Updated: Dec 24, 2020
Asigmo recently hosted a public webinar on fairness and bias in AI. The talk was held by Dr Rania Wazir and was open to commentary from the participants. Dr Wazir is a mathematician, data scientist and human activist and one of Asigmo trainers.
First of all let’s start with a question, what is Fair? The Merriam-Webster dictionary defines Fair as “marked by impartiality and honesty : free from self-interest, prejudice, or favoritism”. This talk covers what fair means when it comes to AI. Let’s consider the impact of AI on the environment. Training a single AI model can emit as much carbon as five cars in their lifetime. Beside environmental impact, algorithms that are used in optimizing labor demand in restaurants and cafes are treating humans as objects. Another example of misusing AI is an App called Deepfake which has an image recognition algorithm that would take a photo of a person and undress her.
The adoption of AI and ML simultaneously could endanger certain race and ethnicity in our society. The previously upheld notion that AI is infallible has proved to be far from the case. With governments and organisations discovering the discrepancies present within different social groups. AI ethics attempts to solve these issues and provide a solid ethical framework that might prove to be better in the future. However, the main question presented at the talk was ‘what is fair’? Better yet, ‘what is unfair.’ There has been several guidelines implemented by several international organizations such as OECD, UNESCO, UNICEF, EU and even corporates such as Google and Microsoft.
How could we measure fairness of an algorithm? When we talk about fair, it will be quite broad and wage, so let us have a look at unfair. Unfair could mean biased. Statistics could help us in measuring how unfair an algorithm is. There are many ways to be biased when it comes to AI. So how could we detect and measure all this bias?
Furthermore, The Atlantic declared ‘‘The Internet is enabling a new kind of poorly paid hell’’ The people processing the data should be considered. Workers in parts of America complete mundane tasks for long periods of time mostly earning pennies per job. In many parts of the country where jobs have either been outsourced or been eliminated by technology. This work comes from websites such as Clickworker and Amazon’s Mechanical Turk, just to name a few.
Dr Wazir also talked about the methods used by scholars declaring that the term fair is too broad and vague and perhaps a look at what was unfair would derive a better conversation. How does an organisation go about detecting such bias? For starters, check the quality of your data. However, such is limited when dealing with trillion gigabytes of data. There might be many causes such as representational bias or sampling bias. Companies in the past have tried to look at it from the point of view of high risk candidates and low risk candidates or a privilege group or unprotected group. The two main models proposed are as such:
predictive parity: The proportion of correctly predicted high risks is the same regardless of demographic. (All groups have equal PPV)

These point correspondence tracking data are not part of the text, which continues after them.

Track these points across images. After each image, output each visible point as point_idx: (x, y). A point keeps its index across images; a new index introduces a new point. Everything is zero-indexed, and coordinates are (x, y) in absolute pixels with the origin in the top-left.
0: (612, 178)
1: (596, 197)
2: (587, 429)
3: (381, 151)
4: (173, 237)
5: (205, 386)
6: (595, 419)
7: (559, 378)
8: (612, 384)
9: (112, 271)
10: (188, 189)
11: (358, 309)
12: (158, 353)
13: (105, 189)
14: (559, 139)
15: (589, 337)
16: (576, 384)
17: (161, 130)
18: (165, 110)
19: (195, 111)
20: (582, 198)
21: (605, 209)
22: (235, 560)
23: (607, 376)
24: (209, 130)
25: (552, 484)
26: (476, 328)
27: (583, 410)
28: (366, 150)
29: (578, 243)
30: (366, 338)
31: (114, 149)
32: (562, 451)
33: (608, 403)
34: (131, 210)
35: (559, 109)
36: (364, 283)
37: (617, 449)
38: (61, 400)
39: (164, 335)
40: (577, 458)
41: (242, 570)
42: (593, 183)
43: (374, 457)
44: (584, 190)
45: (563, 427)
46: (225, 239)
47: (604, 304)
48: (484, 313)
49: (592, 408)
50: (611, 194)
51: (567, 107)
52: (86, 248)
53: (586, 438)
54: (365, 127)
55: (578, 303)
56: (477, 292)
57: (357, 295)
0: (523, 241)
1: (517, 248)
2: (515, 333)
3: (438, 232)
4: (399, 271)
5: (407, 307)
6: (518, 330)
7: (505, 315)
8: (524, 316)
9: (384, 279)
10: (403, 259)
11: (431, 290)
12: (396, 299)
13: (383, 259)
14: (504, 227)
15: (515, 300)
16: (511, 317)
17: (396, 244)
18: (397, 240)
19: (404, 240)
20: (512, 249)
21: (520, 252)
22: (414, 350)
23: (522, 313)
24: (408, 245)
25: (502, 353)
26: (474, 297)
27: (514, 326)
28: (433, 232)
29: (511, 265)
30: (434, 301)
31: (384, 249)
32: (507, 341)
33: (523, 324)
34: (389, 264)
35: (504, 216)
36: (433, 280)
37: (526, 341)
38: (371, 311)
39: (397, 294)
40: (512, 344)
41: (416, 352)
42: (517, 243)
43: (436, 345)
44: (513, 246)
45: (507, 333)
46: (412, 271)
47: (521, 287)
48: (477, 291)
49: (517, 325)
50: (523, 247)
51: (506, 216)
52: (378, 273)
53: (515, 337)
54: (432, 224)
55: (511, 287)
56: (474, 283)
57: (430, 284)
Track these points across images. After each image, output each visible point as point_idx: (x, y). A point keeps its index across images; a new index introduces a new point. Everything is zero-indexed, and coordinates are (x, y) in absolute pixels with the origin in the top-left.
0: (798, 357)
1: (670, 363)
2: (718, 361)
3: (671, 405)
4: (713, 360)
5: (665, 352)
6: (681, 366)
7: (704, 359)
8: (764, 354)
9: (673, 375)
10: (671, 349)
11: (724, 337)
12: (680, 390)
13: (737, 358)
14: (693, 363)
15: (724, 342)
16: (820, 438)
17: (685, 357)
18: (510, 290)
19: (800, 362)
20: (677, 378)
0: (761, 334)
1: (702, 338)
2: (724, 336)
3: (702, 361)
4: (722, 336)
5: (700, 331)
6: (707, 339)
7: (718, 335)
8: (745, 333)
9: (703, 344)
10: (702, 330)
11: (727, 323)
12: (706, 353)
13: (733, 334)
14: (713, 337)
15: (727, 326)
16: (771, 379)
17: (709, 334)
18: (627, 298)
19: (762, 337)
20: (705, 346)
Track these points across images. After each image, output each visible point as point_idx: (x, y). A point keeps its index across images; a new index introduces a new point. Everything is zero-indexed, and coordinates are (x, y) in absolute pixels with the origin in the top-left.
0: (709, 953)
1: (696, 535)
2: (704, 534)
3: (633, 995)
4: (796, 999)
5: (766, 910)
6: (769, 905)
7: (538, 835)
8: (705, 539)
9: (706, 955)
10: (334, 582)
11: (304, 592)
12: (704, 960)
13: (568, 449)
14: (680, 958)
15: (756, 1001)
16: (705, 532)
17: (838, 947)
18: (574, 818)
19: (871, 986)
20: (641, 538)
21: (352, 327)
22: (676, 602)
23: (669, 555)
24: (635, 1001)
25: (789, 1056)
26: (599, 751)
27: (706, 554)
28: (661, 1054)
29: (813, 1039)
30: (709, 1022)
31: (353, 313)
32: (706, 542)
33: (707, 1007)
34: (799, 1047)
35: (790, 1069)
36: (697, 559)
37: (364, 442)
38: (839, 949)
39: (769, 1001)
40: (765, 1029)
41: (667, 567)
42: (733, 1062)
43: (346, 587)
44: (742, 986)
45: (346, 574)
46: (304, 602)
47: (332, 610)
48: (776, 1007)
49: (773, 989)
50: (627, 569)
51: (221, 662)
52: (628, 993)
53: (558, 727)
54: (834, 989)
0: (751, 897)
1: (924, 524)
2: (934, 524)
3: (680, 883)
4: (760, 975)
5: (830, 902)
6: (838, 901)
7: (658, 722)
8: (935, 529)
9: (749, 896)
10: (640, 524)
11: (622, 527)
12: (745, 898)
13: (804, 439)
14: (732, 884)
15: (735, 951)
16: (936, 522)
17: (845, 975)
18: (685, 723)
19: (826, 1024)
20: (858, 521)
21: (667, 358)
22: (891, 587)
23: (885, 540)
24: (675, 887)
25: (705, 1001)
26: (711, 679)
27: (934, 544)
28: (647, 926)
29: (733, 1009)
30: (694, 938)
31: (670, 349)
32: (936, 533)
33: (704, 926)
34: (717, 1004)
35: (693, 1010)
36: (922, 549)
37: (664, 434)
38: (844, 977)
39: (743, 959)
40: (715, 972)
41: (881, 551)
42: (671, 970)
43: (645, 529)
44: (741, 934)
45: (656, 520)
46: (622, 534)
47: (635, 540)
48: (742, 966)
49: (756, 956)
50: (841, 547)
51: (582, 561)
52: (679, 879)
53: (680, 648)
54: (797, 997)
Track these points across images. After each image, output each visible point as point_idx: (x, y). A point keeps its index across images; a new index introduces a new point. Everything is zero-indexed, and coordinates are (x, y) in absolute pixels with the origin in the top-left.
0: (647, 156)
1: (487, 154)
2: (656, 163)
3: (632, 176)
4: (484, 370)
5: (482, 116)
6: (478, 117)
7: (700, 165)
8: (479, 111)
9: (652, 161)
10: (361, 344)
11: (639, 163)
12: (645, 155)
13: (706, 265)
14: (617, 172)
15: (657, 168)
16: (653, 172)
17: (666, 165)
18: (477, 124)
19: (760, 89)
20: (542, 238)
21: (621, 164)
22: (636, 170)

Equalized odds: within each true risk category, the percentage of false predictions is equal in each demographic. (All groups have equal FNR and FPR)
What happens when the prevalence of high risk is greater for one group than another? What definition of fair are we going to use? What happens when your historical data classifies women as a high risk group even though there are more women. Dr wazir states you cannot have it both ways. You can either have equalised odds or predicted parity.
The main topic on everyone’s mind was the case of Northpoint. Northpoint created a model to determine which inmate would receive more jail time based on whether they would reoffend. They claimed their algorithm was fair because within each risk category, the proportion of defendants who reoffend was approximately the same regardless of race. This means PPV is equal among all categories. The study found that 60% of white defendants reoffended whilst 61% of black defendants re-offended. Additionally, they cited that race had not been a deciding factor in their model. However, Propublica found this to not be the case. Amongst defendants who ultimately did not reoffend, black were more than twice as likely as whites to be classified as medium to high risk. 42% vs 22%, meaning more black inmates were given harsher sentences. So False Negative Rate FNR was almost double for blacks compared to whites. The problem is that overall recidivism rate for black defendants is higher than white defendants (52% vs. 39% respectively). This is a systematic bias. Several measures could be taken into consideration in order to assess fairness of a model. Here is a list of these measures:
Conditional statistical parity
False positive error rate balance
False negative error rate balance
Conditional use accuracy equality
Overall accuracy equality
Fairness through unawareness
Dr Wazir then posed crucial questions such as not allowing algorithms for such important decisions, as well as citing the need for the use of multiple algorithms to minimise the risk of mistakes, and lastly, do companies have the right to remain private especially when building models that formulate large decisions? Many tools and frameworks have been developed to tackle ethical concerns and negate potential harmful effects of AI. Who bears the responsibility? What mechanisms should be put in place to monitor these progressions?